In the listing below, repeat exactly every line from the first through the line containing "ortalama seviyesi (10.740)", with nothing else.

*** Block opens ***

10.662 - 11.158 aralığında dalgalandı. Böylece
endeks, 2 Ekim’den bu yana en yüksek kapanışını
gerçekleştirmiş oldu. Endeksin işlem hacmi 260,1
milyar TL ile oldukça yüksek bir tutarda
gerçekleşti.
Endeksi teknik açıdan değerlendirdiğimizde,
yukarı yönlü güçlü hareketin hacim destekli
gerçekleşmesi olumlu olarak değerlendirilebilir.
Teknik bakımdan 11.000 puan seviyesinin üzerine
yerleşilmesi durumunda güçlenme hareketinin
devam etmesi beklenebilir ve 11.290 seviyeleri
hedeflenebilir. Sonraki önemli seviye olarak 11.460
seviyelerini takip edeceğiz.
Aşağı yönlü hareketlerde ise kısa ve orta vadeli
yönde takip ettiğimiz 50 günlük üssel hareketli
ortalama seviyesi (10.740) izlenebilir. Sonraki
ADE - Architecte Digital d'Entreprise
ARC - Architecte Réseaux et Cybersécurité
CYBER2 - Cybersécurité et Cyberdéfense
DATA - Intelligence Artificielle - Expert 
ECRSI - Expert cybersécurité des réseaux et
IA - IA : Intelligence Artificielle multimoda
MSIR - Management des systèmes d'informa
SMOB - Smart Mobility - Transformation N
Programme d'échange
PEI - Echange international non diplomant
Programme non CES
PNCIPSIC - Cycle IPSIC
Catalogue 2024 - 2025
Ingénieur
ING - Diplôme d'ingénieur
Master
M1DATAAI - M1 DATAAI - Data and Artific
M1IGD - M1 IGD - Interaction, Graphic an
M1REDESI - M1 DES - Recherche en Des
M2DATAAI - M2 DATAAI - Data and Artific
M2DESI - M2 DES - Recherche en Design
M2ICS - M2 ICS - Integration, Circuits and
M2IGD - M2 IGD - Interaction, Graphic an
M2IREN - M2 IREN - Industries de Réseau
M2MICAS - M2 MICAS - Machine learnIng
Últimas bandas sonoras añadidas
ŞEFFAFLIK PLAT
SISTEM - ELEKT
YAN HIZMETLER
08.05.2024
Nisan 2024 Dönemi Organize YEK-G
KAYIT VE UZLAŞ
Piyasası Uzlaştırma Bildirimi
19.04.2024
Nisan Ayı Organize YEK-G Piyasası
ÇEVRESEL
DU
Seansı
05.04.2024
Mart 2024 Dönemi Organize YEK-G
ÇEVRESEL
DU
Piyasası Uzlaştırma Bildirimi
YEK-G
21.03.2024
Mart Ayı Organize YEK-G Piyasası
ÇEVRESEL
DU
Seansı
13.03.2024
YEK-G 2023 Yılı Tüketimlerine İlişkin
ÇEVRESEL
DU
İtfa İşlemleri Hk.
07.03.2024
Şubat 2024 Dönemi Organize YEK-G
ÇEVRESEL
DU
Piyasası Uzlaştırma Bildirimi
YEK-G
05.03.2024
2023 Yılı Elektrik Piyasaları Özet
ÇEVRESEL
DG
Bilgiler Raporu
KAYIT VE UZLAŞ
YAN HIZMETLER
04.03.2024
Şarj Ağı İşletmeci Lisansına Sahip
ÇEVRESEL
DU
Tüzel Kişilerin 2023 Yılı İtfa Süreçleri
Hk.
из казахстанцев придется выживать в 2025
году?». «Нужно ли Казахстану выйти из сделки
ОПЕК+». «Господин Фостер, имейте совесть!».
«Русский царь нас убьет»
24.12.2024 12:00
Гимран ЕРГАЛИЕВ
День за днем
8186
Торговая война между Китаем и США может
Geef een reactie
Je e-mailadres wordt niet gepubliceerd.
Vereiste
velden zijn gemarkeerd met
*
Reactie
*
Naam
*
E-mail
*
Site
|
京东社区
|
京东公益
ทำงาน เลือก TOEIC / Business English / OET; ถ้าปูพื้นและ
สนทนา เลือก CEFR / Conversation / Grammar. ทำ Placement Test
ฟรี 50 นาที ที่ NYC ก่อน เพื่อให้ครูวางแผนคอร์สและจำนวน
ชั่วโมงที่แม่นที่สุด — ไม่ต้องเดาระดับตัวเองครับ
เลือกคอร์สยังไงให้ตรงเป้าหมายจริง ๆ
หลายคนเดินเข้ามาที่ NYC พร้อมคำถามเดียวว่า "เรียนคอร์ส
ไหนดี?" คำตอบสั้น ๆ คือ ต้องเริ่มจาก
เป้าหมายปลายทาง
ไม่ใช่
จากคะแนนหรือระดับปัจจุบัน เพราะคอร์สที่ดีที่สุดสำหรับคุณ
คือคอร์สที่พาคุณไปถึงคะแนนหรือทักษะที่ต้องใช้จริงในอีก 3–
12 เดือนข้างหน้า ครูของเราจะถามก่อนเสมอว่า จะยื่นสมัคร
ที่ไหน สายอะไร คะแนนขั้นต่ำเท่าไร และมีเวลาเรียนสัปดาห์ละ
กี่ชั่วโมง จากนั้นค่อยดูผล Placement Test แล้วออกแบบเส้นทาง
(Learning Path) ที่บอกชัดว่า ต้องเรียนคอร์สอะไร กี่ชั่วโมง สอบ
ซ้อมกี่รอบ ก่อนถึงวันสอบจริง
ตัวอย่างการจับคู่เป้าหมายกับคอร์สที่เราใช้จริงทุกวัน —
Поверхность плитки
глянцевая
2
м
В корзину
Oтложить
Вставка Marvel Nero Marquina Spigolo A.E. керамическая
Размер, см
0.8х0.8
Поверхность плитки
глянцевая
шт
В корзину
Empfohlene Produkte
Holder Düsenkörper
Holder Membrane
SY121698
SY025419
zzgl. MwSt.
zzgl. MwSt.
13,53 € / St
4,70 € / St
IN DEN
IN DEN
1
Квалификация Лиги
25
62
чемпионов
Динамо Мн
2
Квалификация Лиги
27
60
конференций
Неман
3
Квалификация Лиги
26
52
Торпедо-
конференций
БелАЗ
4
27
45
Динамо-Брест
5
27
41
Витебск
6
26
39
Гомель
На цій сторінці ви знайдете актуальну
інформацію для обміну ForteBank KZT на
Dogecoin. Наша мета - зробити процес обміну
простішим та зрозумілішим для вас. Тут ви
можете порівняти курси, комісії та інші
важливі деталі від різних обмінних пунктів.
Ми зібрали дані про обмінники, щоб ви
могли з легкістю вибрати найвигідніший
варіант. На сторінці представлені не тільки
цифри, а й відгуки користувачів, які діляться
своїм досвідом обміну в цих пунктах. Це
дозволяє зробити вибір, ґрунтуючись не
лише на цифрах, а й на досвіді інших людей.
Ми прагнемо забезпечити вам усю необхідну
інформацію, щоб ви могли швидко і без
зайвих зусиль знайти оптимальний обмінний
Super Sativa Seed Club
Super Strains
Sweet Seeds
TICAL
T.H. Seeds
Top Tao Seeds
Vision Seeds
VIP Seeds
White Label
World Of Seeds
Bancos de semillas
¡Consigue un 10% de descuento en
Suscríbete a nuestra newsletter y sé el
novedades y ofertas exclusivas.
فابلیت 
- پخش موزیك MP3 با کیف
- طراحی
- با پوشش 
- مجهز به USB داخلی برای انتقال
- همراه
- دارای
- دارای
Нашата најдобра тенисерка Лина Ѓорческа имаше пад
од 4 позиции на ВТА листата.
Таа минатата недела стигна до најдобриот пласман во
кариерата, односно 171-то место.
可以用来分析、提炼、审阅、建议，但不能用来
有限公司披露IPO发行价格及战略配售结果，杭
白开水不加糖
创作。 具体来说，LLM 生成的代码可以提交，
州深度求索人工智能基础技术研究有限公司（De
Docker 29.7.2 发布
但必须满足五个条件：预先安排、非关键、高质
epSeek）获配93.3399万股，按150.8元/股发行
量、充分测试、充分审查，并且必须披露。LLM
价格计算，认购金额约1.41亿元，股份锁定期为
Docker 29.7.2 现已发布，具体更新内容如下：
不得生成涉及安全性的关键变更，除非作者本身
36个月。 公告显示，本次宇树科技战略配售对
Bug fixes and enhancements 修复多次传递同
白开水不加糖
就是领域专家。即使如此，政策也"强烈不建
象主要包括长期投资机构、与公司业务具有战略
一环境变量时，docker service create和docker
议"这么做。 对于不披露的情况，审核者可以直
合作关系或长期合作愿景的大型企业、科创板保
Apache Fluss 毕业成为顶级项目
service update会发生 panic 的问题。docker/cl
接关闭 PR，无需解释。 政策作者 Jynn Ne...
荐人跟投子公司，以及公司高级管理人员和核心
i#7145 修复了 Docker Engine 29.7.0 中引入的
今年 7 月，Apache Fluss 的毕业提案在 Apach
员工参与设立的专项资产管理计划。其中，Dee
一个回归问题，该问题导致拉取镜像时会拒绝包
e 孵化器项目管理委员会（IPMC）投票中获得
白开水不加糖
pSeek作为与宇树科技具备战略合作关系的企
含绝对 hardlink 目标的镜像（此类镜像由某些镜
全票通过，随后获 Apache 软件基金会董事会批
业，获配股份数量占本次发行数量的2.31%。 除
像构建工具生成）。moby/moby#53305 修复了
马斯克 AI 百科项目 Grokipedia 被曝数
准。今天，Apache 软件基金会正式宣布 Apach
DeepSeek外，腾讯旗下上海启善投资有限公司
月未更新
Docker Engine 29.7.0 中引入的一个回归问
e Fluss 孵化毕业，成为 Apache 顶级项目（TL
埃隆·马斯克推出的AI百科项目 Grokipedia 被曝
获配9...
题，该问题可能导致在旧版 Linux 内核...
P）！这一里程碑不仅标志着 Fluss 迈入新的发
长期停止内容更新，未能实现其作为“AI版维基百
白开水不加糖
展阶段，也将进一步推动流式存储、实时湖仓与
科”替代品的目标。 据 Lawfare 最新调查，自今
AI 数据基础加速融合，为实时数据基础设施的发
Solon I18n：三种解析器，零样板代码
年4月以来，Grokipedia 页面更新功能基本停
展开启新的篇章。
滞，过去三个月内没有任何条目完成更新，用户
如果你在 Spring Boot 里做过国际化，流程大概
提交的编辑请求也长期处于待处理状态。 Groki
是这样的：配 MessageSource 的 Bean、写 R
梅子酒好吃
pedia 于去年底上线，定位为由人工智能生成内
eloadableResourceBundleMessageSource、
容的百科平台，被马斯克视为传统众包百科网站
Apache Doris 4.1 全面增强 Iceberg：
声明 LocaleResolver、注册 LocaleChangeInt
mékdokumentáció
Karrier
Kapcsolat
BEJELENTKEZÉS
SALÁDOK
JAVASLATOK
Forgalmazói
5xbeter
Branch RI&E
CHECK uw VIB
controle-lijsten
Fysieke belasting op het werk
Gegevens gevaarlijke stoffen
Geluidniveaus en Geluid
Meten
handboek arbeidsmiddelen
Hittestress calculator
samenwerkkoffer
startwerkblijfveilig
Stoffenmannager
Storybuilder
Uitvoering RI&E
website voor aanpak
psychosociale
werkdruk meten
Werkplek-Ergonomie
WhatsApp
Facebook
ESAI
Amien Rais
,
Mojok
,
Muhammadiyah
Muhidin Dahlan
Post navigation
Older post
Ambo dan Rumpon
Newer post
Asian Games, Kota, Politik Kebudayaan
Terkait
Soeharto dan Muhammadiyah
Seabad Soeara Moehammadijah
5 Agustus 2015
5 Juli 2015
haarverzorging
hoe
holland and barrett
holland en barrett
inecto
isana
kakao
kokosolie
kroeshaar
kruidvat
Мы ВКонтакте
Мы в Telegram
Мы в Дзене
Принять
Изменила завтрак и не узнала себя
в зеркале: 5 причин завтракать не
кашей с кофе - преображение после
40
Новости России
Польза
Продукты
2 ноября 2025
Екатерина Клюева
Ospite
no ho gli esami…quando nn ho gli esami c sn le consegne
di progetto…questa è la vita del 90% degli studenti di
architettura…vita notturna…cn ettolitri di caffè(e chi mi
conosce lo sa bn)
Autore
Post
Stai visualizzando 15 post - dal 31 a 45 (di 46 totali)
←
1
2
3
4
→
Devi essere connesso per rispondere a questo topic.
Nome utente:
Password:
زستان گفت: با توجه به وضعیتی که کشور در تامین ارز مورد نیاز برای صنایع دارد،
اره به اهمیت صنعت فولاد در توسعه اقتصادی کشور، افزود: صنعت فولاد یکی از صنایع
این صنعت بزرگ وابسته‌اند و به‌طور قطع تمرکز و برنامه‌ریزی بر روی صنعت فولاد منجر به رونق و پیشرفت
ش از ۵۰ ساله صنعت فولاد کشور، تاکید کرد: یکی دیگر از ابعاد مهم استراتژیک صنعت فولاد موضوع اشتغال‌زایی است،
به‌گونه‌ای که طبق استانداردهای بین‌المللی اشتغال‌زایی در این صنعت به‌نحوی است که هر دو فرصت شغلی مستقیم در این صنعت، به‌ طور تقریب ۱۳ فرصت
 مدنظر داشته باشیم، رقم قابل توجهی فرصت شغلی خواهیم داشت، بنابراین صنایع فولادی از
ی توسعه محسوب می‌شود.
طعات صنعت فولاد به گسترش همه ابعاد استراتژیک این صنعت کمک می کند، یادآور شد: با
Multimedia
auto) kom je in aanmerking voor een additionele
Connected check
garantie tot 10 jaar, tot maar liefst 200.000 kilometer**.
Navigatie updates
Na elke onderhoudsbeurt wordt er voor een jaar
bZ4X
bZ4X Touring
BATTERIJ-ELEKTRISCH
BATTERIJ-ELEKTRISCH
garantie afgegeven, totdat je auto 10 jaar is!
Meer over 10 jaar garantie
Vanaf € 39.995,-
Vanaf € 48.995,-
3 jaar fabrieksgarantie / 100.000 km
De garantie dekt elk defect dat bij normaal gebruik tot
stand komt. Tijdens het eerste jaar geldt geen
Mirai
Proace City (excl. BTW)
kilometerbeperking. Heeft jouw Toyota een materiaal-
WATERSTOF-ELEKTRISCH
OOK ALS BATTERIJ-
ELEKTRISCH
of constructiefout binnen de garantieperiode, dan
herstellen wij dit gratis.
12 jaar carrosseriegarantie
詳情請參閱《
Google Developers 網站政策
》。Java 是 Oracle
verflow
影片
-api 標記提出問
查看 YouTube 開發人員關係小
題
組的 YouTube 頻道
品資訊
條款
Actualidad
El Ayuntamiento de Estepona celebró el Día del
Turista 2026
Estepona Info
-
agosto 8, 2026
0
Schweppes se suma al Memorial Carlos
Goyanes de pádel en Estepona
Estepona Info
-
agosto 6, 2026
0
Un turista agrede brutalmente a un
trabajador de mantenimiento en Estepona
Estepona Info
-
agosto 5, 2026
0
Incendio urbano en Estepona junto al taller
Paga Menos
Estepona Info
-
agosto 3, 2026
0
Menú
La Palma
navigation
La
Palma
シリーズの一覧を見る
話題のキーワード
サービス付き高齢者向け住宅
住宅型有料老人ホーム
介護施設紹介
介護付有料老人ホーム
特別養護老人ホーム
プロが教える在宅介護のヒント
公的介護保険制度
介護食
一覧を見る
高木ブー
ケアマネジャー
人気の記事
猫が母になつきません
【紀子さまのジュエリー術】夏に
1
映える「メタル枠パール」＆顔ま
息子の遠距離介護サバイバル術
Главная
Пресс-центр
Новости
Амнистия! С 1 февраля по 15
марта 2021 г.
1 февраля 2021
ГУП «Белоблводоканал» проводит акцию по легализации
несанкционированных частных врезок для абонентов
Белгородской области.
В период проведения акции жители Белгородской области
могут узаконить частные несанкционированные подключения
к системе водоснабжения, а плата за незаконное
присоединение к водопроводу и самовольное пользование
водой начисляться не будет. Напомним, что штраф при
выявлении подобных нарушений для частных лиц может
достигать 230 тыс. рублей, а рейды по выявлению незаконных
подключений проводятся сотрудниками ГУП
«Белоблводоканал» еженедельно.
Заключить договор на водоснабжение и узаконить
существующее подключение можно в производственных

*** Block closes ***

Exercise output ::
10.662 - 11.158 aralığında dalgalandı. Böylece
endeks, 2 Ekim’den bu yana en yüksek kapanışını
gerçekleştirmiş oldu. Endeksin işlem hacmi 260,1
milyar TL ile oldukça yüksek bir tutarda
gerçekleşti.
Endeksi teknik açıdan değerlendirdiğimizde,
yukarı yönlü güçlü hareketin hacim destekli
gerçekleşmesi olumlu olarak değerlendirilebilir.
Teknik bakımdan 11.000 puan seviyesinin üzerine
yerleşilmesi durumunda güçlenme hareketinin
devam etmesi beklenebilir ve 11.290 seviyeleri
hedeflenebilir. Sonraki önemli seviye olarak 11.460
seviyelerini takip edeceğiz.
Aşağı yönlü hareketlerde ise kısa ve orta vadeli
yönde takip ettiğimiz 50 günlük üssel hareketli
ortalama seviyesi (10.740) izlenebilir. Sonraki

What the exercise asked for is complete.